------ Data to use ------

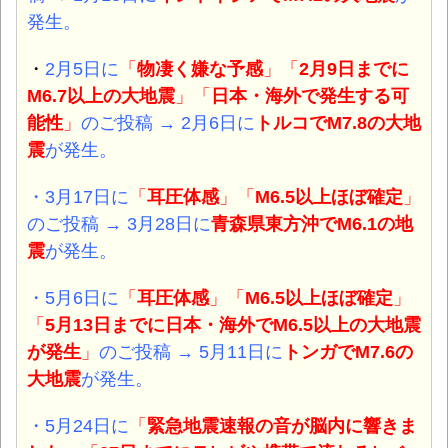
発生。
・
2月5日に
「
物凄く嫌な予感
」「
2月9日までに
M6.7以上の大地震
」「
日本・海外で発生する可
能性
」
のご投稿 → 2月6日に
トルコで
M7.8の大地
震
が発生。
・3月17日に
「
耳圧体感
」「
M6.5以上ほぼ確定
」
のご投稿 → 3月28日に
青森県東方沖
で
M6.1の地
震
が発生。
・5月6日に
「
耳圧体感
」「
M6.5以上ほぼ確定
」
「
5月13日までに日本・海外でM6.5以上の大地震
が発生
」
のご投稿 → 5月11日に
トンガ
で
M7.6の
大地震
が発生。
・5月24日に
「
緊急地震速報の音が脳内に響きま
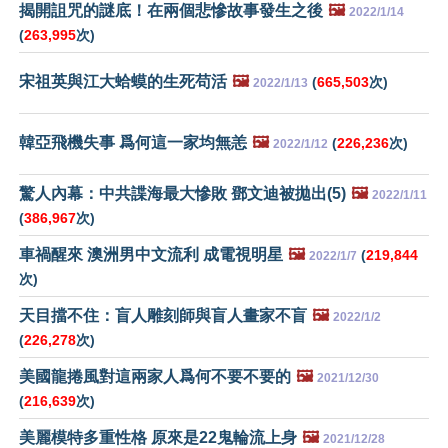
揭開詛咒的謎底！在兩個悲慘故事發生之後
🖼️
2022/1/14
(
263,995
次)
宋祖英與江大蛤蟆的生死苟活
🖼️
(
665,503
次)
2022/1/13
韓亞飛機失事 爲何這一家均無恙
🖼️
(
226,236
次)
2022/1/12
驚人內幕：中共諜海最大慘敗 鄧文迪被拋出(5)
🖼️
2022/1/11
(
386,967
次)
車禍醒來 澳洲男中文流利 成電視明星
🖼️
(
219,844
2022/1/7
次)
天目擋不住：盲人雕刻師與盲人畫家不盲
🖼️
2022/1/2
(
226,278
次)
美國龍捲風對這兩家人爲何不要不要的
🖼️
2021/12/30
(
216,639
次)
美麗模特多重性格 原來是22鬼輪流上身
🖼️
2021/12/28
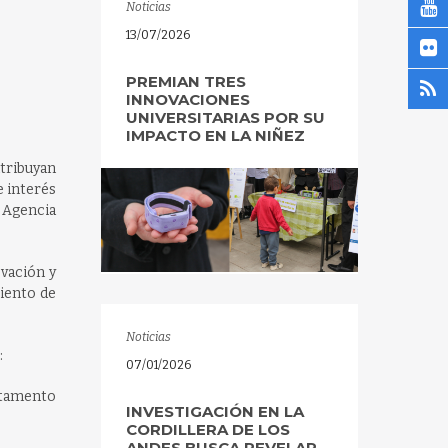
Noticias
13/07/2026
PREMIAN TRES
INNOVACIONES
UNIVERSITARIAS POR SU
IMPACTO EN LA NIÑEZ
ntribuyan
e interés
a Agencia
ovación y
miento de
Noticias
:
07/01/2026
rtamento
INVESTIGACIÓN EN LA
CORDILLERA DE LOS
ANDES BUSCA REVELAR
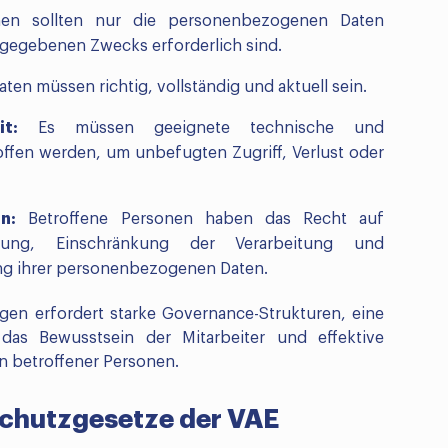
nen sollten nur die personenbezogenen Daten
ngegebenen Zwecks erforderlich sind.
n müssen richtig, vollständig und aktuell sein.
t:
Es müssen geeignete technische und
ffen werden, um unbefugten Zugriff, Verlust oder
n:
Betroffene Personen haben das Recht auf
chung, Einschränkung der Verarbeitung und
ng ihrer personenbezogenen Daten.
en erfordert starke Governance-Strukturen, eine
das Bewusstsein der Mitarbeiter und effektive
 betroffener Personen.
schutzgesetze der VAE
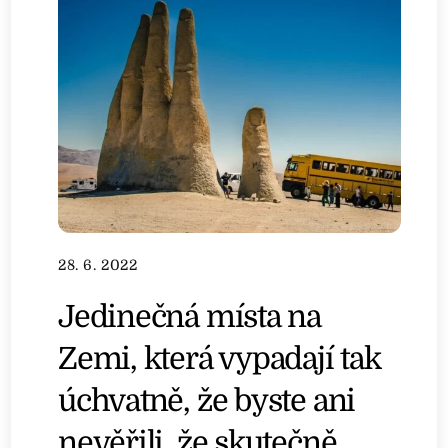
28. 6. 2022
Jedinečná místa na
Zemi, která vypadají tak
úchvatně, že byste ani
nevěřili, že skutečně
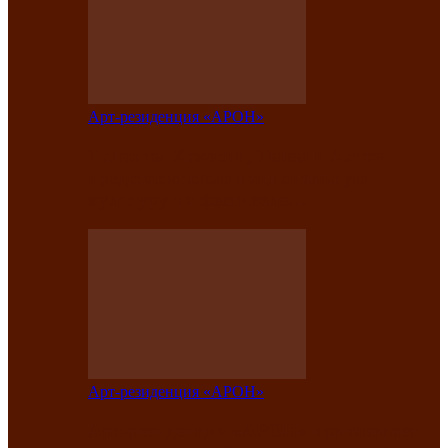
Арт-резиденция «АРОН»
Таланты Хакасии, Тывы и Алтая
представят свою национальную
культуру на фестивале…
Арт-резиденция «АРОН»
Арт-резиденция «АРОН» приглашает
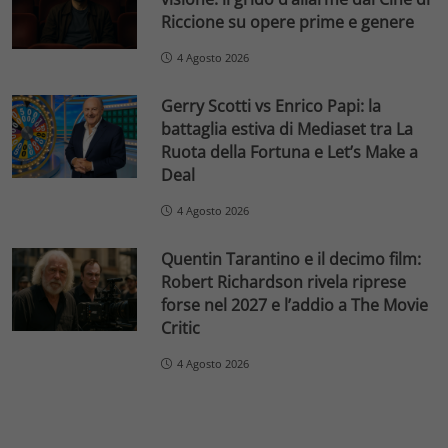
Riccione su opere prime e genere
4 Agosto 2026
Gerry Scotti vs Enrico Papi: la
battaglia estiva di Mediaset tra La
Ruota della Fortuna e Let’s Make a
Deal
4 Agosto 2026
Quentin Tarantino e il decimo film:
Robert Richardson rivela riprese
forse nel 2027 e l’addio a The Movie
Critic
4 Agosto 2026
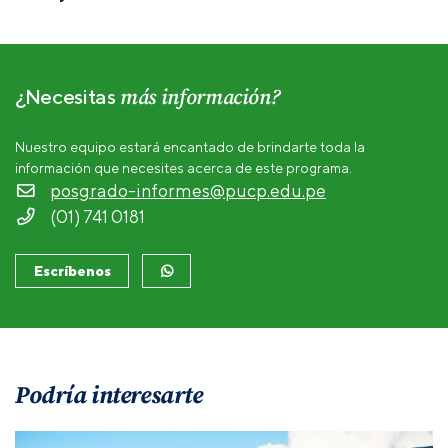
más información?
¿Necesitas
Nuestro equipo estará encantado de brindarte toda la
información que necesites acerca de este programa.
posgrado-informes@pucp.edu.pe
(01) 741 0181
Escríbenos
Podría interesarte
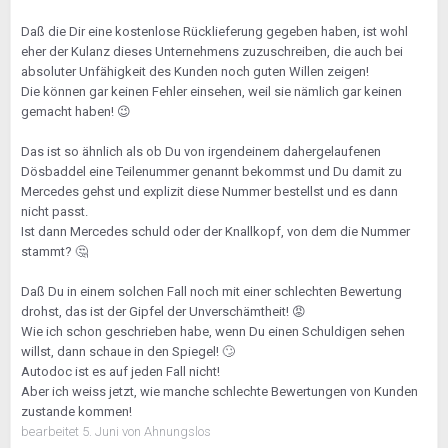
Daß die Dir eine kostenlose Rücklieferung gegeben haben, ist wohl
eher der Kulanz dieses Unternehmens zuzuschreiben, die auch bei
absoluter Unfähigkeit des Kunden noch guten Willen zeigen!
Die können gar keinen Fehler einsehen, weil sie nämlich gar keinen
gemacht haben!
😉
Das ist so ähnlich als ob Du von irgendeinem dahergelaufenen
Dösbaddel eine Teilenummer genannt bekommst und Du damit zu
Mercedes gehst und explizit diese Nummer bestellst und es dann
nicht passt.
Ist dann Mercedes schuld oder der Knallkopf, von dem die Nummer
stammt?
🤔
Daß Du in einem solchen Fall noch mit einer schlechten Bewertung
drohst, das ist der Gipfel der Unverschämtheit!
😡
Wie ich schon geschrieben habe, wenn Du einen Schuldigen sehen
willst, dann schaue in den Spiegel!
🙄
Autodoc ist es auf jeden Fall nicht!
Aber ich weiss jetzt, wie manche schlechte Bewertungen von Kunden
zustande kommen!
bearbeitet
5. Juni
von Ahnungslos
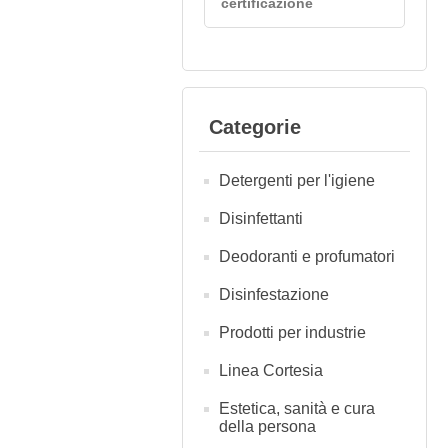
certificazione
Categorie
Detergenti per l'igiene
Disinfettanti
Deodoranti e profumatori
Disinfestazione
Prodotti per industrie
Linea Cortesia
Estetica, sanità e cura
della persona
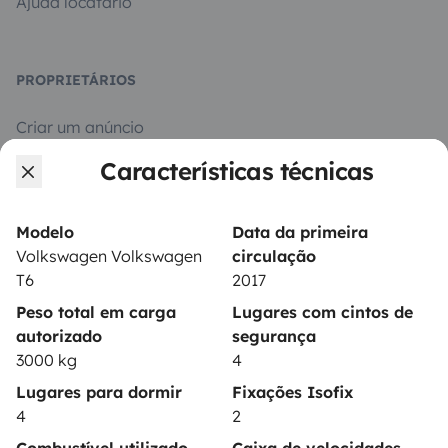
Ajuda locatário
PROPRIETÁRIOS
Criar um anúncio
Características técnicas
Contrato de aluguer
Seguro de aluguer
Modelo
Data da primeira
Assistências de aluguer
Volkswagen Volkswagen
circulação
T6
2017
Ajuda proprietário
Peso total em carga
Lugares com cintos de
autorizado
segurança
3000 kg
4
Lugares para dormir
Fixações Isofix
Modos de pagamento seguros
4
2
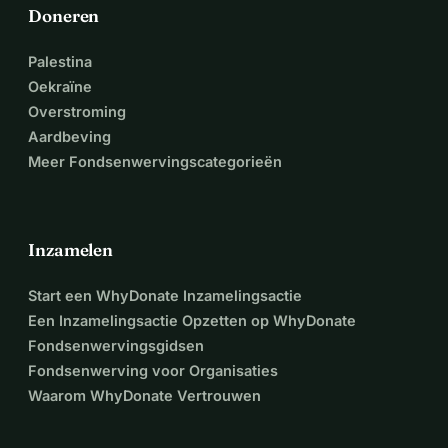
Doneren
Palestina
Oekraïne
Overstroming
Aardbeving
Meer Fondsenwervingscategorieën
Inzamelen
Start een WhyDonate Inzamelingsactie
Een Inzamelingsactie Opzetten op WhyDonate
Fondsenwervingsgidsen
Fondsenwerving voor Organisaties
Waarom WhyDonate Vertrouwen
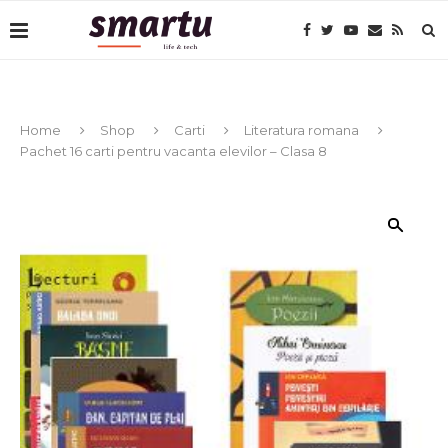
Home
Shop
Carti
Literatura romana
Pachet 16 carti pentru vacanta elevilor – Clasa 8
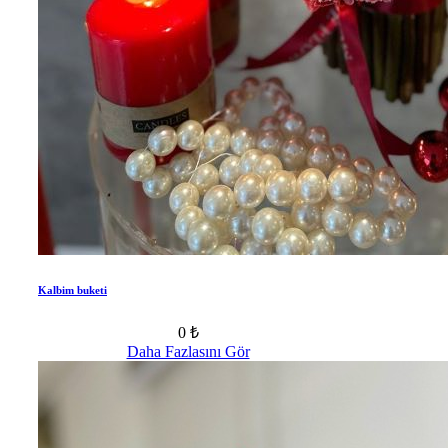
Kalbim buketi
0 ₺
Daha Fazlasını Gör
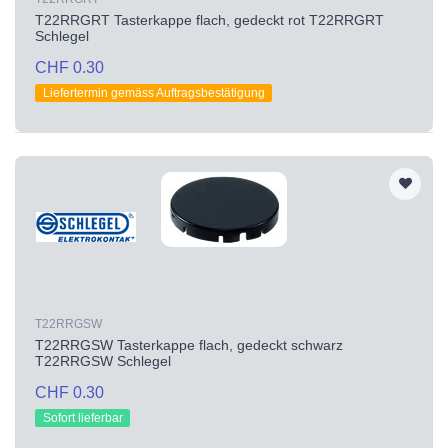
T22RRGRT Tasterkappe flach, gedeckt rot T22RRGRT
Schlegel
CHF 0.30
Liefertermin gemäss Auftragsbestätigung
T22RRGSW
T22RRGSW Tasterkappe flach, gedeckt schwarz
T22RRGSW Schlegel
CHF 0.30
Sofort lieferbar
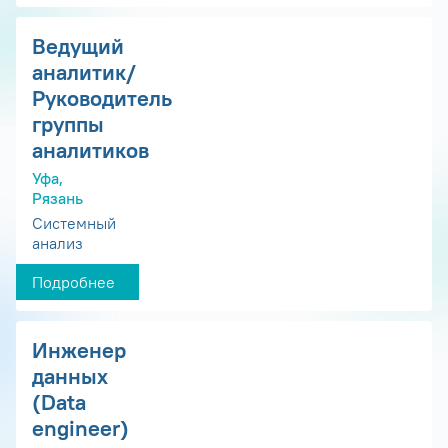
Ведущий
аналитик/
Руководитель
группы
аналитиков
Уфа,
Рязань
Системный
анализ
Подробнее
Инженер
данных
(Data
engineer)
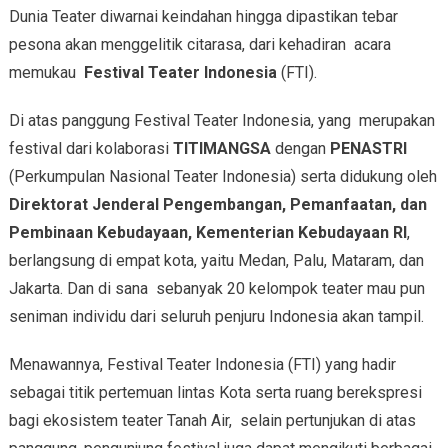
Dunia Teater diwarnai keindahan hingga dipastikan tebar
pesona akan menggelitik citarasa, dari kehadiran acara
memukau
Festival Teater Indonesia
(FTI).
Di atas panggung Festival Teater Indonesia, yang merupakan
festival dari kolaborasi
TITIMANGSA
dengan
PENASTRI
(Perkumpulan Nasional Teater Indonesia) serta didukung oleh
Direktorat Jenderal Pengembangan, Pemanfaatan, dan
Pembinaan Kebudayaan, Kementerian Kebudayaan RI
,
berlangsung di empat kota, yaitu Medan, Palu, Mataram, dan
Jakarta. Dan di sana sebanyak 20 kelompok teater mau pun
seniman individu dari seluruh penjuru Indonesia akan tampil.
Menawannya, Festival Teater Indonesia (FTI) yang hadir
sebagai titik pertemuan lintas Kota serta ruang berekspresi
bagi ekosistem teater Tanah Air, selain pertunjukan di atas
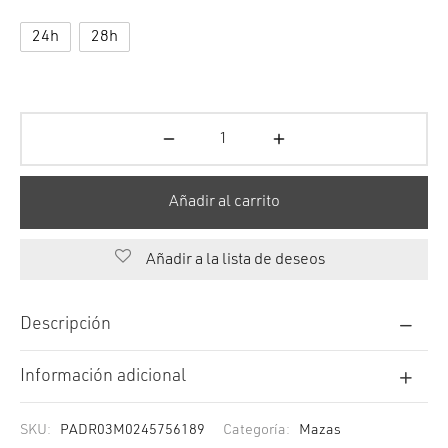
24h
28h
Añadir al carrito
Añadir a la lista de deseos
Descripción
Información adicional
SKU:
PADR03M0245756189
Categoría:
Mazas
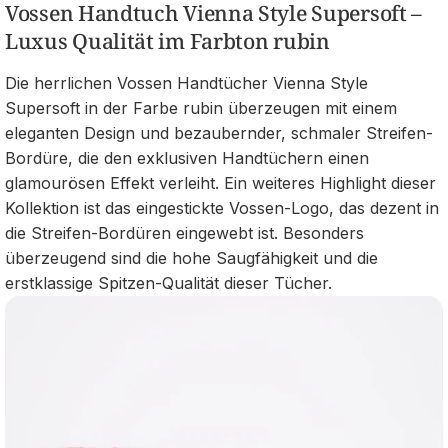
Vossen Handtuch Vienna Style Supersoft –
Luxus Qualität im Farbton rubin
Die herrlichen Vossen Handtücher Vienna Style
Supersoft in der Farbe rubin überzeugen mit einem
eleganten Design und bezaubernder, schmaler Streifen-
Bordüre, die den exklusiven Handtüchern einen
glamourösen Effekt verleiht. Ein weiteres Highlight dieser
Kollektion ist das eingestickte Vossen-Logo, das dezent in
die Streifen-Bordüren eingewebt ist. Besonders
überzeugend sind die hohe Saugfähigkeit und die
erstklassige Spitzen-Qualität dieser Tücher.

------

__Problem statement__: Reproduce the text of the entire listing above word for word, and omit the pictures from your answer.

__Exercise answer__:
発生。
・
2月5日に
「
物凄く嫌な予感
」「
2月9日までに
M6.7以上の大地震
」「
日本・海外で発生する可
能性
」
のご投稿 → 2月6日に
トルコで
M7.8の大地
震
が発生。
・3月17日に
「
耳圧体感
」「
M6.5以上ほぼ確定
」
のご投稿 → 3月28日に
青森県東方沖
で
M6.1の地
震
が発生。
・5月6日に
「
耳圧体感
」「
M6.5以上ほぼ確定
」
「
5月13日までに日本・海外でM6.5以上の大地震
が発生
」
のご投稿 → 5月11日に
トンガ
で
M7.6の
大地震
が発生。
・5月24日に
「
緊急地震速報の音が脳内に響きま
揭開詛咒的謎底！在兩個悲慘故事發生之後
🖼️
2022/1/14
(
263,995
次)
宋祖英與江大蛤蟆的生死苟活
🖼️
(
665,503
次)
2022/1/13
韓亞飛機失事 爲何這一家均無恙
🖼️
(
226,236
次)
2022/1/12
驚人內幕：中共諜海最大慘敗 鄧文迪被拋出(5)
🖼️
2022/1/11
(
386,967
次)
車禍醒來 澳洲男中文流利 成電視明星
🖼️
(
219,844
2022/1/7
次)
天目擋不住：盲人雕刻師與盲人畫家不盲
🖼️
2022/1/2
(
226,278
次)
美國龍捲風對這兩家人爲何不要不要的
🖼️
2021/12/30
(
216,639
次)
美麗模特多重性格 原來是22鬼輪流上身
🖼️
2021/12/28
Noticias
13/07/2026
PREMIAN TRES
INNOVACIONES
UNIVERSITARIAS POR SU
IMPACTO EN LA NIÑEZ
ntribuyan
e interés
a Agencia
ovación y
miento de
Noticias
:
07/01/2026
rtamento
INVESTIGACIÓN EN LA
CORDILLERA DE LOS
ANDES BUSCA REVELAR
nen sollten nur die personenbezogenen Daten
ngegebenen Zwecks erforderlich sind.
n müssen richtig, vollständig und aktuell sein.
t:
Es müssen geeignete technische und
ffen werden, um unbefugten Zugriff, Verlust oder
n:
Betroffene Personen haben das Recht auf
chung, Einschränkung der Verarbeitung und
ng ihrer personenbezogenen Daten.
en erfordert starke Governance-Strukturen, eine
das Bewusstsein der Mitarbeiter und effektive
 betroffener Personen.
schutzgesetze der VAE
28. 6. 2022
Jedinečná místa na
Zemi, která vypadají tak
úchvatně, že byste ani
nevěřili, že skutečně
Арт-резиденция «АРОН»
Таланты Хакасии, Тывы и Алтая
представят свою национальную
культуру на фестивале…
Арт-резиденция «АРОН»
Арт-резиденция «АРОН» приглашает
Riccione su opere prime e genere
4 Agosto 2026
Gerry Scotti vs Enrico Papi: la
battaglia estiva di Mediaset tra La
Ruota della Fortuna e Let’s Make a
Deal
4 Agosto 2026
Quentin Tarantino e il decimo film:
Robert Richardson rivela riprese
forse nel 2027 e l’addio a The Movie
Critic
4 Agosto 2026
más información?
¿Necesitas
Nuestro equipo estará encantado de brindarte toda la
información que necesites acerca de este programa.
posgrado-informes@pucp.edu.pe
(01) 741 0181
Escríbenos
Podría interesarte
Daß die Dir eine kostenlose Rücklieferung gegeben haben, ist wohl
eher der Kulanz dieses Unternehmens zuzuschreiben, die auch bei
absoluter Unfähigkeit des Kunden noch guten Willen zeigen!
Die können gar keinen Fehler einsehen, weil sie nämlich gar keinen
gemacht haben!
😉
Das ist so ähnlich als ob Du von irgendeinem dahergelaufenen
Dösbaddel eine Teilenummer genannt bekommst und Du damit zu
Mercedes gehst und explizit diese Nummer bestellst und es dann
nicht passt.
Ist dann Mercedes schuld oder der Knallkopf, von dem die Nummer
stammt?
🤔
Daß Du in einem solchen Fall noch mit einer schlechten Bewertung
drohst, das ist der Gipfel der Unverschämtheit!
😡
Wie ich schon geschrieben habe, wenn Du einen Schuldigen sehen
willst, dann schaue in den Spiegel!
🙄
Autodoc ist es auf jeden Fall nicht!
Aber ich weiss jetzt, wie manche schlechte Bewertungen von Kunden
zustande kommen!
bearbeitet
5. Juni
von Ahnungslos
certificazione
Categorie
Detergenti per l'igiene
Disinfettanti
Deodoranti e profumatori
Disinfestazione
Prodotti per industrie
Linea Cortesia
Estetica, sanità e cura
della persona
Ajuda locatário
PROPRIETÁRIOS
Criar um anúncio
Características técnicas
Contrato de aluguer
Seguro de aluguer
Modelo
Data da primeira
Assistências de aluguer
Volkswagen Volkswagen
circulação
T6
2017
Ajuda proprietário
Peso total em carga
Lugares com cintos de
autorizado
segurança
3000 kg
4
Lugares para dormir
Fixações Isofix
Modos de pagamento seguros
4
2
Doneren
Palestina
Oekraïne
Overstroming
Aardbeving
Meer Fondsenwervingscategorieën
Inzamelen
Start een WhyDonate Inzamelingsactie
Een Inzamelingsactie Opzetten op WhyDonate
Fondsenwervingsgidsen
Fondsenwerving voor Organisaties
Waarom WhyDonate Vertrouwen
Home
Shop
Carti
Literatura romana
Pachet 16 carti pentru vacanta elevilor – Clasa 8
Kalbim buketi
0 ₺
Daha Fazlasını Gör
T22RRGRT Tasterkappe flach, gedeckt rot T22RRGRT
Schlegel
CHF 0.30
Liefertermin gemäss Auftragsbestätigung
T22RRGSW
T22RRGSW Tasterkappe flach, gedeckt schwarz
T22RRGSW Schlegel
CHF 0.30
Sofort lieferbar
Ведущий
аналитик/
Руководитель
группы
аналитиков
Уфа,
Рязань
Системный
анализ
Подробнее
Инженер
данных
(Data
engineer)
Dunia Teater diwarnai keindahan hingga dipastikan tebar
pesona akan menggelitik citarasa, dari kehadiran acara
memukau
Festival Teater Indonesia
(FTI).
Di atas panggung Festival Teater Indonesia, yang merupakan
festival dari kolaborasi
TITIMANGSA
dengan
PENASTRI
(Perkumpulan Nasional Teater Indonesia) serta didukung oleh
Direktorat Jenderal Pengembangan, Pemanfaatan, dan
Pembinaan Kebudayaan, Kementerian Kebudayaan RI
,
berlangsung di empat kota, yaitu Medan, Palu, Mataram, dan
Jakarta. Dan di sana sebanyak 20 kelompok teater mau pun
seniman individu dari seluruh penjuru Indonesia akan tampil.
Menawannya, Festival Teater Indonesia (FTI) yang hadir
sebagai titik pertemuan lintas Kota serta ruang berekspresi
bagi ekosistem teater Tanah Air, selain pertunjukan di atas
24h
28h
Añadir al carrito
Añadir a la lista de deseos
Descripción
Información adicional
SKU:
PADR03M0245756189
Categoría:
Mazas
Vossen Handtuch Vienna Style Supersoft –
Luxus Qualität im Farbton rubin
Die herrlichen Vossen Handtücher Vienna Style
Supersoft in der Farbe rubin überzeugen mit einem
eleganten Design und bezaubernder, schmaler Streifen-
Bordüre, die den exklusiven Handtüchern einen
glamourösen Effekt verleiht. Ein weiteres Highlight dieser
Kollektion ist das eingestickte Vossen-Logo, das dezent in
die Streifen-Bordüren eingewebt ist. Besonders
überzeugend sind die hohe Saugfähigkeit und die
erstklassige Spitzen-Qualität dieser Tücher.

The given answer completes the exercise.